TASK REQUIREMENTS >>
Reproduce the full listing below verbatim, keeping every line unchanged.

INPUT FOR THIS TASK >>
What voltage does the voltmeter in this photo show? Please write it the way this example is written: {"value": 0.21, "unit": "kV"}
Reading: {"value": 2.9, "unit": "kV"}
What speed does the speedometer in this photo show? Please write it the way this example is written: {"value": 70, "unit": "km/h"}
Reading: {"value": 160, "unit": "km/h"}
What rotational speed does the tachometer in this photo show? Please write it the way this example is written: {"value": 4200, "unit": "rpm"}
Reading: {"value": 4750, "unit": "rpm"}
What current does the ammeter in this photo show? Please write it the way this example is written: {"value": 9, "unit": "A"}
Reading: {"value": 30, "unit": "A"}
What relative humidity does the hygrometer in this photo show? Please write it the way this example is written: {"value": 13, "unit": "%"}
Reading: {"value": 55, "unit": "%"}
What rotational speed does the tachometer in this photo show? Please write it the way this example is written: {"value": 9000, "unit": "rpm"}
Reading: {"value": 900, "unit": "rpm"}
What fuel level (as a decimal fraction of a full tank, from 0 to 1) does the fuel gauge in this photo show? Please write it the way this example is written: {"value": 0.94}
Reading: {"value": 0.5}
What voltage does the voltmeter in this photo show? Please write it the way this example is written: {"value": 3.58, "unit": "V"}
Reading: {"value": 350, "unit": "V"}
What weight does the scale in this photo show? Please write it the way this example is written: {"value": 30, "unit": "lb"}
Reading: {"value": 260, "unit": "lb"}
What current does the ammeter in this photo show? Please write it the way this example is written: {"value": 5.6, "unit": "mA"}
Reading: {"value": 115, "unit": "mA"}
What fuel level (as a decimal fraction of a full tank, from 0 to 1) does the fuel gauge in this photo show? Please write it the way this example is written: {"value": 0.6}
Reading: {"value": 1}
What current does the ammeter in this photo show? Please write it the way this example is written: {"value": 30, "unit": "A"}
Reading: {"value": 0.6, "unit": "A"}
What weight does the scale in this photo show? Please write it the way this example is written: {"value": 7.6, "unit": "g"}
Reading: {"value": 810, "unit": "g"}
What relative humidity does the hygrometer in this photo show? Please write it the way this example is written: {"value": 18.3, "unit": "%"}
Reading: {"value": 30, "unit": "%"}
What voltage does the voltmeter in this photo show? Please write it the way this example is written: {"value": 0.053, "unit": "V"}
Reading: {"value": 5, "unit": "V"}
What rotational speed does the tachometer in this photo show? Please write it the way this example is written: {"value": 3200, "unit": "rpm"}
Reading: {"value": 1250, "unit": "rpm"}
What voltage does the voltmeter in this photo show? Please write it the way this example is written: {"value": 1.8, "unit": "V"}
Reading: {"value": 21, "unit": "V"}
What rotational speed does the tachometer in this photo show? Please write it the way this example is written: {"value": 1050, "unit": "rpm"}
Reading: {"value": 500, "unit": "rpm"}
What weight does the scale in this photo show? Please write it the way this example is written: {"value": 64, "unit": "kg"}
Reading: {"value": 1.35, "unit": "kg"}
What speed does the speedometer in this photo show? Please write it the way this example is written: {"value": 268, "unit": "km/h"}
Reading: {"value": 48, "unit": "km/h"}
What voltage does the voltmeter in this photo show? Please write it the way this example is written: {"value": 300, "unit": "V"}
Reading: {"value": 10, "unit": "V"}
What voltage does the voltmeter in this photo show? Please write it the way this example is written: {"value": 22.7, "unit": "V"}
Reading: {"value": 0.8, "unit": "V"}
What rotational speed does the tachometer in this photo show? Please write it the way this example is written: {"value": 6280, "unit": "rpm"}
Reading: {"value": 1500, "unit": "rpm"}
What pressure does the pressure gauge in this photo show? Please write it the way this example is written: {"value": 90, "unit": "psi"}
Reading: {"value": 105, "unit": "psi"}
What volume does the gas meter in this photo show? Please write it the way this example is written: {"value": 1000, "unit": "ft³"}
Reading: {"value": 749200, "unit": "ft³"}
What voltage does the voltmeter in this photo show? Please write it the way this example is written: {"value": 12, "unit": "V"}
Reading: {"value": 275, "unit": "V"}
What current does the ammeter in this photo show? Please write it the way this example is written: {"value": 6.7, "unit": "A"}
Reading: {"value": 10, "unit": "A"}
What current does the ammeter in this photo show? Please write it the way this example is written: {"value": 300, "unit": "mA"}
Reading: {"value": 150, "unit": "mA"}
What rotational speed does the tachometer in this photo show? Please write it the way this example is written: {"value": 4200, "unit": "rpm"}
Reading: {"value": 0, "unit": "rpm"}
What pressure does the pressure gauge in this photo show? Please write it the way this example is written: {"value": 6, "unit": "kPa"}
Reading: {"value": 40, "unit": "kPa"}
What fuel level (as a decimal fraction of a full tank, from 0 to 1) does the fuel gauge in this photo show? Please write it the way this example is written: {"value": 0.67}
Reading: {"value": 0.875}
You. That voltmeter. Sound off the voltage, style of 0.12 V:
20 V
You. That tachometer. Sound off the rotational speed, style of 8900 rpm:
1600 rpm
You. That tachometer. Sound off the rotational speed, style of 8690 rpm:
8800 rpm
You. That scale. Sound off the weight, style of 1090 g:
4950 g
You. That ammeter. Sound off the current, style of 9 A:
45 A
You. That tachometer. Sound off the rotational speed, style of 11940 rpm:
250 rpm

EXERCISE RESULT >>
What voltage does the voltmeter in this photo show? Please write it the way this example is written: {"value": 0.21, "unit": "kV"}
Reading: {"value": 2.9, "unit": "kV"}
What speed does the speedometer in this photo show? Please write it the way this example is written: {"value": 70, "unit": "km/h"}
Reading: {"value": 160, "unit": "km/h"}
What rotational speed does the tachometer in this photo show? Please write it the way this example is written: {"value": 4200, "unit": "rpm"}
Reading: {"value": 4750, "unit": "rpm"}
What current does the ammeter in this photo show? Please write it the way this example is written: {"value": 9, "unit": "A"}
Reading: {"value": 30, "unit": "A"}
What relative humidity does the hygrometer in this photo show? Please write it the way this example is written: {"value": 13, "unit": "%"}
Reading: {"value": 55, "unit": "%"}
What rotational speed does the tachometer in this photo show? Please write it the way this example is written: {"value": 9000, "unit": "rpm"}
Reading: {"value": 900, "unit": "rpm"}
What fuel level (as a decimal fraction of a full tank, from 0 to 1) does the fuel gauge in this photo show? Please write it the way this example is written: {"value": 0.94}
Reading: {"value": 0.5}
What voltage does the voltmeter in this photo show? Please write it the way this example is written: {"value": 3.58, "unit": "V"}
Reading: {"value": 350, "unit": "V"}
What weight does the scale in this photo show? Please write it the way this example is written: {"value": 30, "unit": "lb"}
Reading: {"value": 260, "unit": "lb"}
What current does the ammeter in this photo show? Please write it the way this example is written: {"value": 5.6, "unit": "mA"}
Reading: {"value": 115, "unit": "mA"}
What fuel level (as a decimal fraction of a full tank, from 0 to 1) does the fuel gauge in this photo show? Please write it the way this example is written: {"value": 0.6}
Reading: {"value": 1}
What current does the ammeter in this photo show? Please write it the way this example is written: {"value": 30, "unit": "A"}
Reading: {"value": 0.6, "unit": "A"}
What weight does the scale in this photo show? Please write it the way this example is written: {"value": 7.6, "unit": "g"}
Reading: {"value": 810, "unit": "g"}
What relative humidity does the hygrometer in this photo show? Please write it the way this example is written: {"value": 18.3, "unit": "%"}
Reading: {"value": 30, "unit": "%"}
What voltage does the voltmeter in this photo show? Please write it the way this example is written: {"value": 0.053, "unit": "V"}
Reading: {"value": 5, "unit": "V"}
What rotational speed does the tachometer in this photo show? Please write it the way this example is written: {"value": 3200, "unit": "rpm"}
Reading: {"value": 1250, "unit": "rpm"}
What voltage does the voltmeter in this photo show? Please write it the way this example is written: {"value": 1.8, "unit": "V"}
Reading: {"value": 21, "unit": "V"}
What rotational speed does the tachometer in this photo show? Please write it the way this example is written: {"value": 1050, "unit": "rpm"}
Reading: {"value": 500, "unit": "rpm"}
What weight does the scale in this photo show? Please write it the way this example is written: {"value": 64, "unit": "kg"}
Reading: {"value": 1.35, "unit": "kg"}
What speed does the speedometer in this photo show? Please write it the way this example is written: {"value": 268, "unit": "km/h"}
Reading: {"value": 48, "unit": "km/h"}
What voltage does the voltmeter in this photo show? Please write it the way this example is written: {"value": 300, "unit": "V"}
Reading: {"value": 10, "unit": "V"}
What voltage does the voltmeter in this photo show? Please write it the way this example is written: {"value": 22.7, "unit": "V"}
Reading: {"value": 0.8, "unit": "V"}
What rotational speed does the tachometer in this photo show? Please write it the way this example is written: {"value": 6280, "unit": "rpm"}
Reading: {"value": 1500, "unit": "rpm"}
What pressure does the pressure gauge in this photo show? Please write it the way this example is written: {"value": 90, "unit": "psi"}
Reading: {"value": 105, "unit": "psi"}
What volume does the gas meter in this photo show? Please write it the way this example is written: {"value": 1000, "unit": "ft³"}
Reading: {"value": 749200, "unit": "ft³"}
What voltage does the voltmeter in this photo show? Please write it the way this example is written: {"value": 12, "unit": "V"}
Reading: {"value": 275, "unit": "V"}
What current does the ammeter in this photo show? Please write it the way this example is written: {"value": 6.7, "unit": "A"}
Reading: {"value": 10, "unit": "A"}
What current does the ammeter in this photo show? Please write it the way this example is written: {"value": 300, "unit": "mA"}
Reading: {"value": 150, "unit": "mA"}
What rotational speed does the tachometer in this photo show? Please write it the way this example is written: {"value": 4200, "unit": "rpm"}
Reading: {"value": 0, "unit": "rpm"}
What pressure does the pressure gauge in this photo show? Please write it the way this example is written: {"value": 6, "unit": "kPa"}
Reading: {"value": 40, "unit": "kPa"}
What fuel level (as a decimal fraction of a full tank, from 0 to 1) does the fuel gauge in this photo show? Please write it the way this example is written: {"value": 0.67}
Reading: {"value": 0.875}
You. That voltmeter. Sound off the voltage, style of 0.12 V:
20 V
You. That tachometer. Sound off the rotational speed, style of 8900 rpm:
1600 rpm
You. That tachometer. Sound off the rotational speed, style of 8690 rpm:
8800 rpm
You. That scale. Sound off the weight, style of 1090 g:
4950 g
You. That ammeter. Sound off the current, style of 9 A:
45 A
You. That tachometer. Sound off the rotational speed, style of 11940 rpm:
250 rpm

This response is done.